科学实践哲学——“本体论对称性原则”下的综合

蔡仲

(南京大学 哲学系,南京210023)

摘要:拉图尔的本体论对称性原则绘制出广阔的人类—非人类的网络,在其中实践得以形成和定位,科学哲学返回科学实践。但拉图尔对本体论对称性原则的符号化处理使他陷入相对主义。对本体论对称性原则的批判性发展,就构成了后继科学实践哲学的发展主线。本体论对称性原则主导下的科学实践哲学向我们展现出一种生成论意义上的世界观。

关键词:本体论对等性原则;科学实践哲学;生成论

1992年,皮克林主编的《作为实践与文化的科学》出版后,科学哲学出现了“实践转向”,标志是拉图尔等人提出的“行动者网络理论”、皮克林的“冲撞理论”、劳斯的“研究实践的动力学”、哈拉维的“赛博体技科学观”等。上述研究进路的共同特征是,清楚认识到主流科学实在论与社会建构论的基本立场的极端性,力图通过对“科学实践”的突出强调,达到两者的适当整合,以实现对两者的超越。

“科学实践哲学”,顾名思义,就是从“科学实践”——科学家的实验室活动或田野研究,而非“科学理论”出发,去研究科学知识的建构及其哲学问题。
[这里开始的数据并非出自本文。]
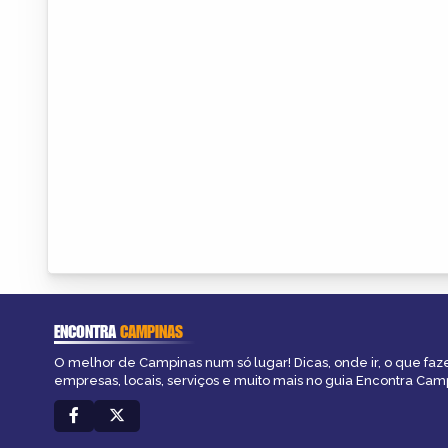
ENCONTRA
CAMPINAS
O melhor de Campinas num só lugar! Dicas, onde ir, o que faz
empresas, locais, serviços e muito mais no guia Encontra Cam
由于“科学实践”本身涉及到多维度的活动,因此,科学实践哲学一开始就显示出一种跨学科研究的特征。

尽管科学实践哲学开始表现出强大的学术生命力和社会影响力,但仍然存在诸多问题。从理论视角来看,当下科学实践哲学的主要问题是,虽然科学实践哲学的共同特点体现为采用自然主义的研究途径,但从整体而言,各主要流派并未表现出紧密的理论关联性。产生这一现象的主要原因有以下两点:(1) 理论视角的多元化导致彼此理解的不充分性或误解,例如,拉图尔理论的背景是符号学与尼采哲学,皮克林采用了美国的实用主义,劳斯采用了库恩与海德格尔的解释学,哈金采用了福柯的历史本体论,林奇采用了胡塞尔的现象学与伽芬克尔的常人方法论,道斯顿等人采用了法国的巴什拉的历史主义科学哲学,哈拉维采用了怀特海的过程哲学,海尔斯采用梅洛-庞蒂的现象学。(2) 不同的学术背景,也导致他们研究对象的多样化。例如,拉图尔与哈拉维关注生物学,皮克林、林奇与哈金关注实验室的物理学,劳斯关注对科学哲学的“实践重构”,道斯顿等人关注“科学的实践史”,海尔斯关注人工智能。由于当代科技的复杂特点,相关对象的经验研究是一项耗时耗力的工作,再加上理论视角的多元化与研究对象的多元化,所以导致现有的“科学实践哲学”在整体上呈现出一种离散状态。

正如加拿大科学哲学家、SSS杂志的主编西斯蒙多指出的,科学实践哲学的当下发展,面临着一个整合性的机遇。本文从“本体论对称性原则”出发,对科学实践哲学的诸流派进行逻辑梳理与重构,尝试综合成一个较完整的图景并探索其哲学意义。

一、 我们对世界的建构

(一) 本体论对称性原则

在主流科学哲学中,主客二分法的表征主义的镜像哲学培育出一大批流派,包括逻辑实证论、批判理性主义和历史主义,甚至社会建构论也未能跳出这一窠臼。主流科学哲学预设了一种形而上学的前提,即规范性科学方法能消除实验室的地方性,是科学达到普遍性的有效路径。然而,所有这些消解知识的“地方性”的做法最终却又以另一种认知主体的形式——“主体设置的客观性认知概念”(Rouse语)出现。也就是说,“普遍的方法论规则” 能过滤掉所有地方性的情境因素,这类规则填补了知识的地方性与普遍性之间的鸿沟。但实际上,这些方法论规则都是主体的设置。这种做法类似于奎因所说的“语义上行”(semantic ascent),即把“所讨论之物”转化成“对物之谈论”。如此,“语义上行”将科学理论的普遍性问题推向元层次,只问普遍性成立的方法论理由,而不问普遍性与对象之间的关系。而这些好的理由,就是主流科学哲学所说的“普遍的方法论规则”。各主流的科学哲学流派基本上都持此种立场。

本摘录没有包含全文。